WHAT YOU ARE ASKED TO DO
Count up the lines below containing the word "return", and give the result with no other words.

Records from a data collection

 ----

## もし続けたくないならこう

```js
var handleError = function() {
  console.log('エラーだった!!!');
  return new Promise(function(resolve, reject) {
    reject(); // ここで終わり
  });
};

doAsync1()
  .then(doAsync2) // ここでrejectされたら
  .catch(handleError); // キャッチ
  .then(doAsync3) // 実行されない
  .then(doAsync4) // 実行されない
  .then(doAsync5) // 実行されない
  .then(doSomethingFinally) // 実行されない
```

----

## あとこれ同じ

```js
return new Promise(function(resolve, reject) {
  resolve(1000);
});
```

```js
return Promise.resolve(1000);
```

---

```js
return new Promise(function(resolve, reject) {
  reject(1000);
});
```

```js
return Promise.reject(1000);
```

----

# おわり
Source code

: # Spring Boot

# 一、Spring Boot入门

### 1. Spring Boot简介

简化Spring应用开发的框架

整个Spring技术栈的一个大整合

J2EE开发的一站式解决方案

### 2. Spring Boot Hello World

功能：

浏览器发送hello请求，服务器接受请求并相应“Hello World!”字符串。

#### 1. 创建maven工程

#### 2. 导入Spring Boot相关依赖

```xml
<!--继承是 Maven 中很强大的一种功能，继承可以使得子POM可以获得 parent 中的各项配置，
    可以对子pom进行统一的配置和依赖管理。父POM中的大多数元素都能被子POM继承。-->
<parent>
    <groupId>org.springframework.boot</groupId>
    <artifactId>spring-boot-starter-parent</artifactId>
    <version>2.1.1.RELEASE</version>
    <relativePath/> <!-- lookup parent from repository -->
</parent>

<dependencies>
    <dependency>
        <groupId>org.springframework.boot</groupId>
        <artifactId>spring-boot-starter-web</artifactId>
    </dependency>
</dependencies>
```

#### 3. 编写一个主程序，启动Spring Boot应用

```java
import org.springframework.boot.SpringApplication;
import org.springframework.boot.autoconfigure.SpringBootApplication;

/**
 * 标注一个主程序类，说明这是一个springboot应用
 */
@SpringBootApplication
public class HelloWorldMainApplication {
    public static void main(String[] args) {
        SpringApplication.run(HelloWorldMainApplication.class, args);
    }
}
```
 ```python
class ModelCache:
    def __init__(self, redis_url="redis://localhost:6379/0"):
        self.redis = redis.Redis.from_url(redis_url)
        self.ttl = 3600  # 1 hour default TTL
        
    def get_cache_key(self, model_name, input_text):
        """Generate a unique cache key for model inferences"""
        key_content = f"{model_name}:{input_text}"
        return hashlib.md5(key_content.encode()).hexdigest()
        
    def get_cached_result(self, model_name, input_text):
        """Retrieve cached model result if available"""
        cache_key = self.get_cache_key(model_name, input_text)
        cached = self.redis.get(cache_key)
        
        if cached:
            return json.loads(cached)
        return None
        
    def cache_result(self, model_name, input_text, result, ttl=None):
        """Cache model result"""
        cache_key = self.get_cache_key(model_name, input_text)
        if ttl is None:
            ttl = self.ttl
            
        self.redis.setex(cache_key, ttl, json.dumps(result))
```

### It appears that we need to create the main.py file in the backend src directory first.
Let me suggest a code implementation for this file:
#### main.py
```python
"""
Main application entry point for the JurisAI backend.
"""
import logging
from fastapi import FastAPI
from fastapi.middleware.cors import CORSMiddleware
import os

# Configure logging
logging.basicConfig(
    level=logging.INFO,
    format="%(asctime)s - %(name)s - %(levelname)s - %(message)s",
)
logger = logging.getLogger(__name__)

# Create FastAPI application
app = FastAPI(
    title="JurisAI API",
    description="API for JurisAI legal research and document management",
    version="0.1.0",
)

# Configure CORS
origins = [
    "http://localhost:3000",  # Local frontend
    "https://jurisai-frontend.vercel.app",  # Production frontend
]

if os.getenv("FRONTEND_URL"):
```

RESULT OF THE EXERCISE
8